■ Given text
^^^^^^^^^^^^^^^^
Two years ago, I met Robert at his home and wrote about his mesmerising Asian photography. Last year, at his Holy Creatures exhibition I had the privilege of buying one of his beautiful, atmospheric, hand-developed, black and white prints. Robert is a thoughtful, experienced and creative photographer. His work is always worth seeing. However, I am a little surprised by the title of his new exhibition. I cannot escape a tiny fear that his fascination for the Far East has led him to exhibit a series of golden temples, water buffalos, happy saffron-clad Buddhists monks and grinning children. This fear, it turns out, is unfounded. The golden land with smiling people doesn’t exist except in photos that Robert doesn’t want to exhibit.
^^^^^^^^^^^^^^^^
■ Data lines
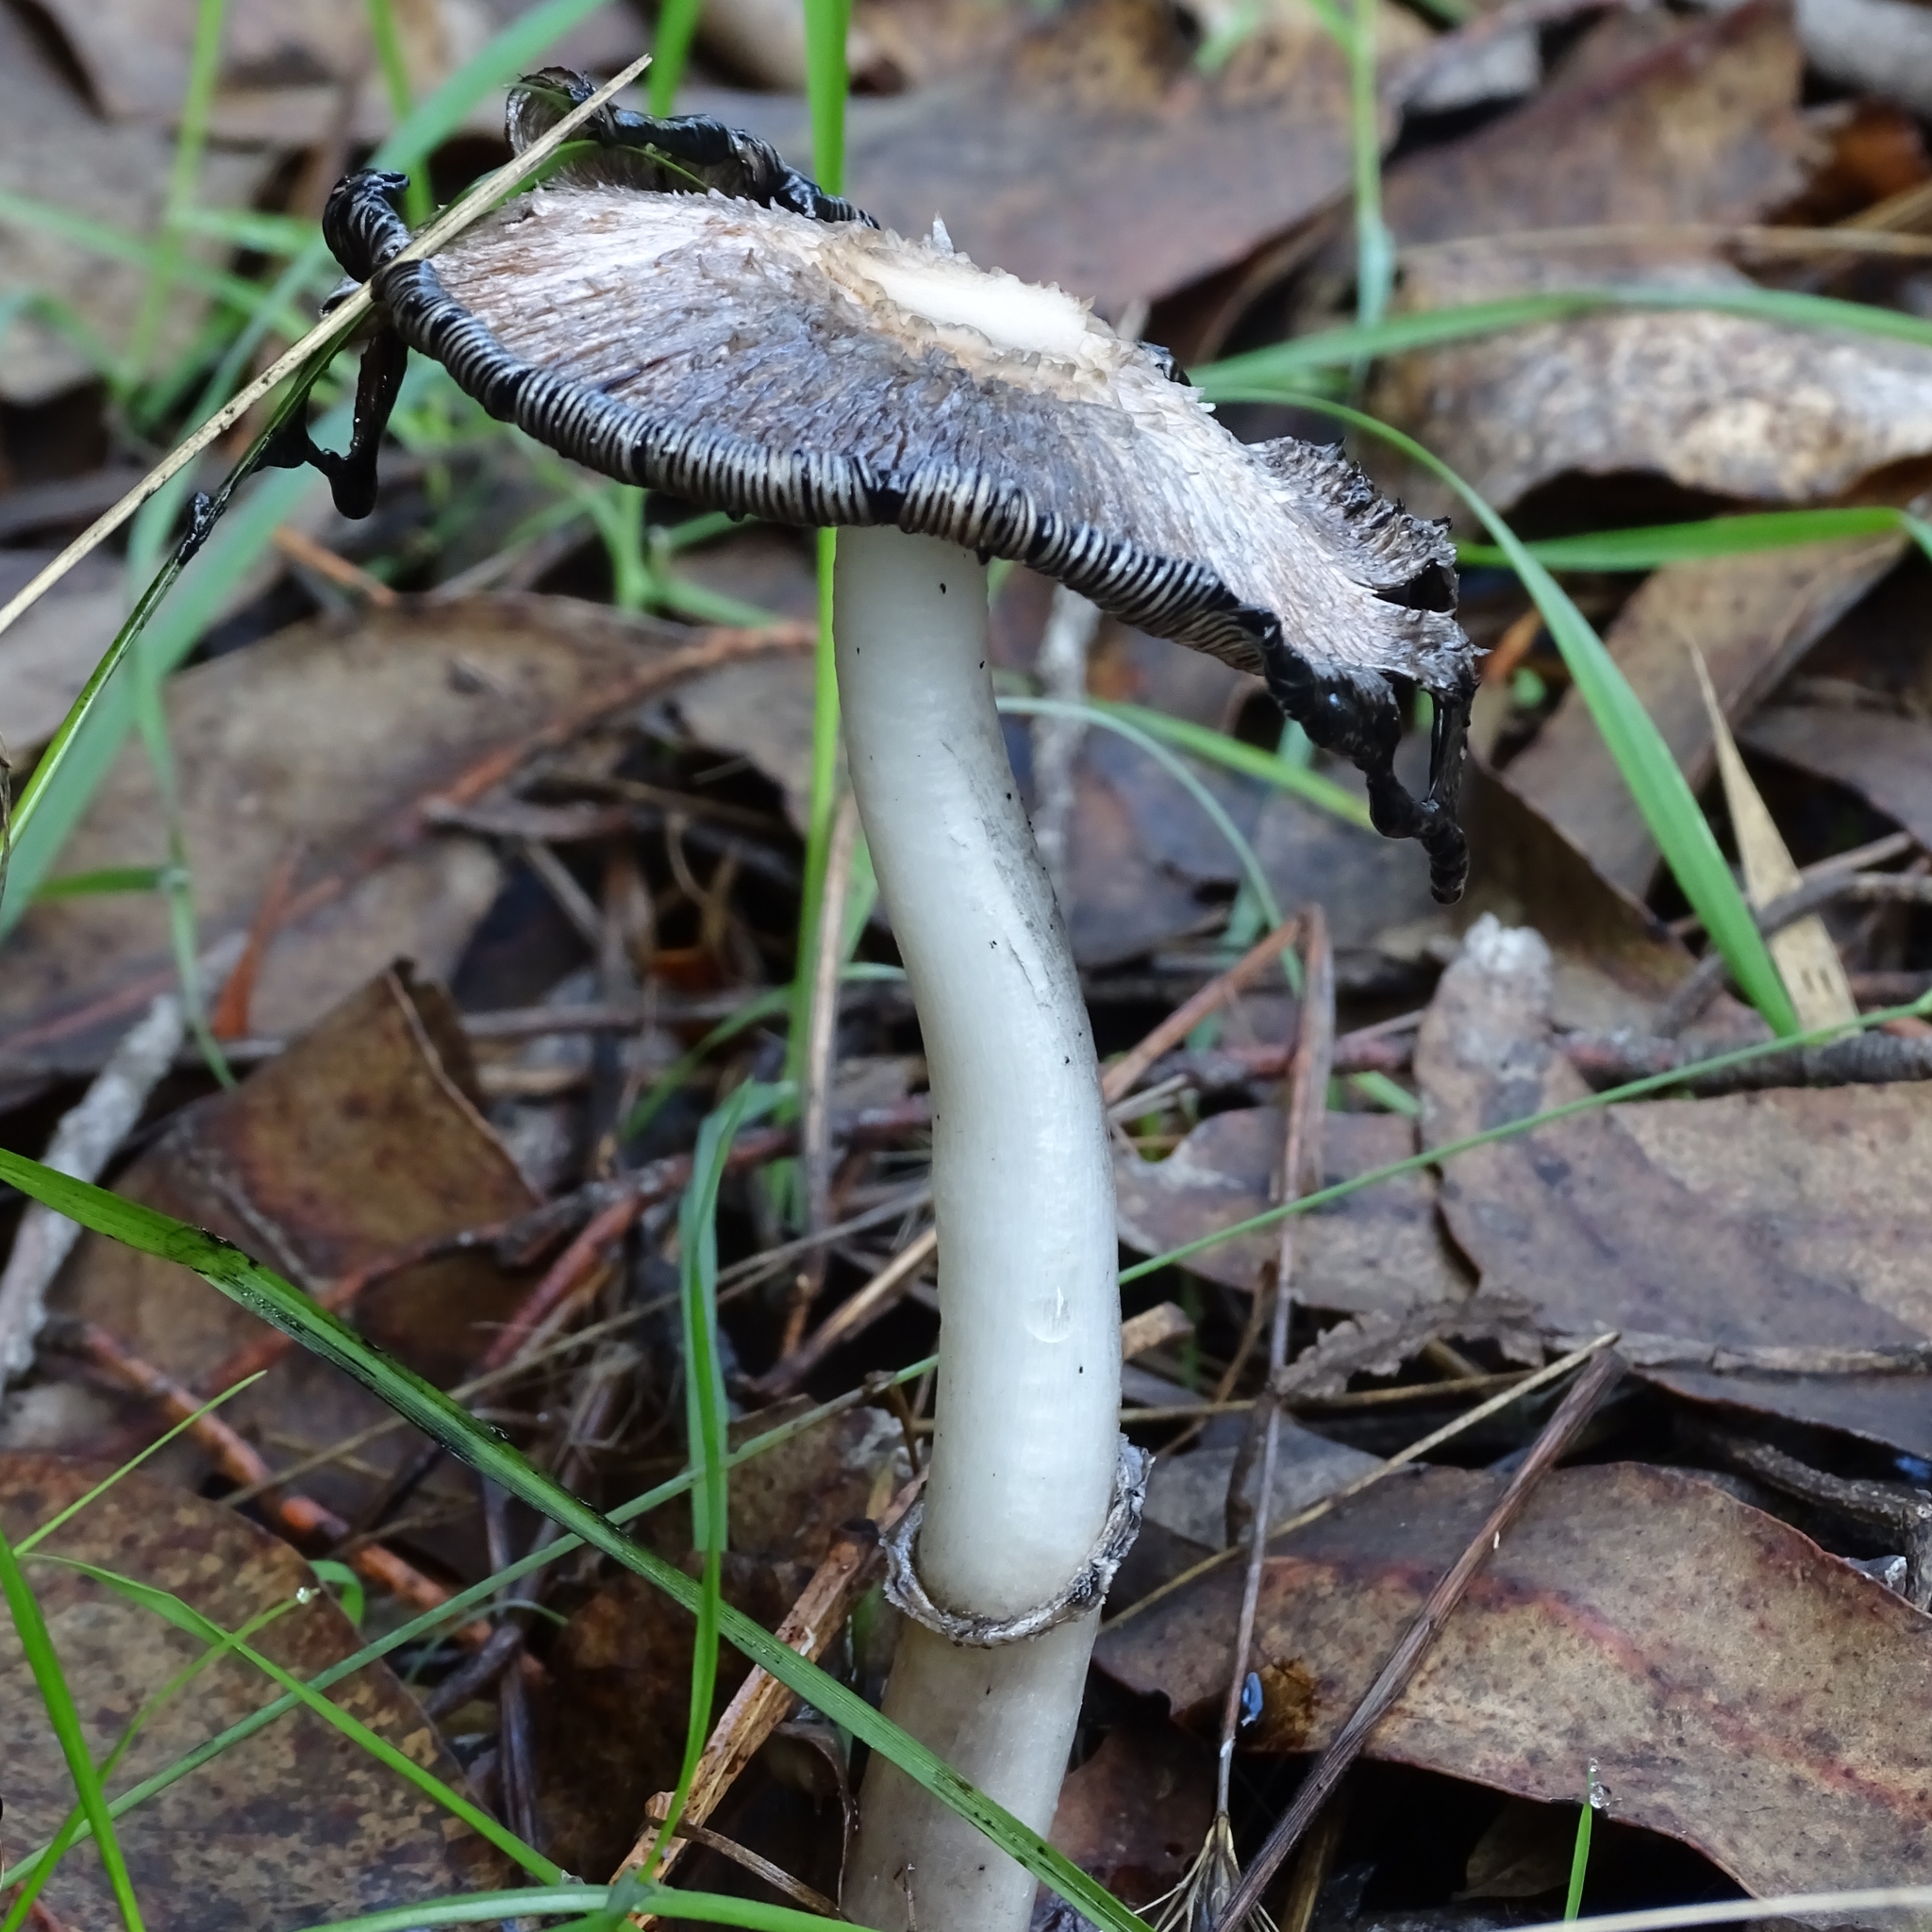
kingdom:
^^^^^^^^^^^^^^^^
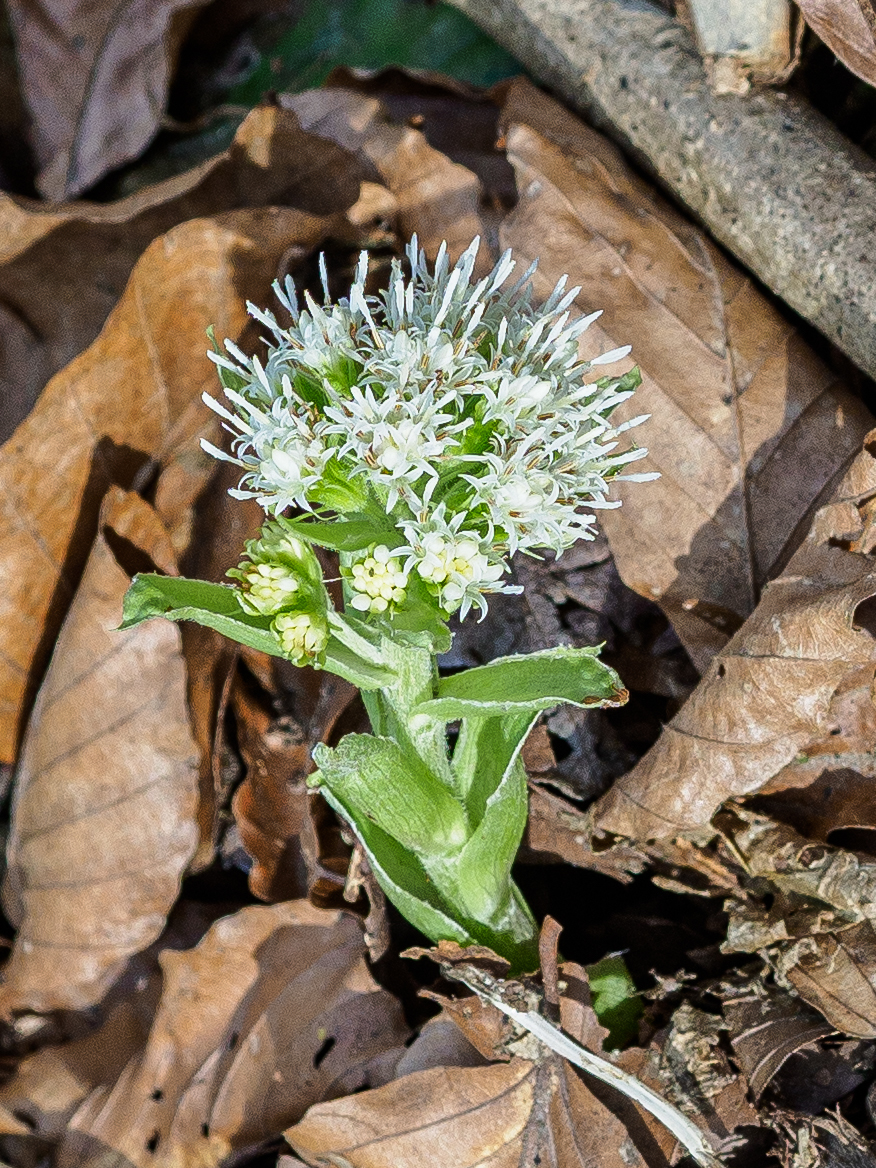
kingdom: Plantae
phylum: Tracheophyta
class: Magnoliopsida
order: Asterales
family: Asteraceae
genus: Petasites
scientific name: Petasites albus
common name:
^^^^^^^^^^^^^^^^
In the exhibition piece, why does the writer say the fear about the new exhibition is unfounded? Answer in one to three sentences.

The writer feared that Robert's fascination with the Far East had led him to exhibit golden temples, water buffalos, happy saffron-clad monks and grinning children. That fear is unfounded because the golden land with smiling people exists only in photos that Robert doesn't want to exhibit.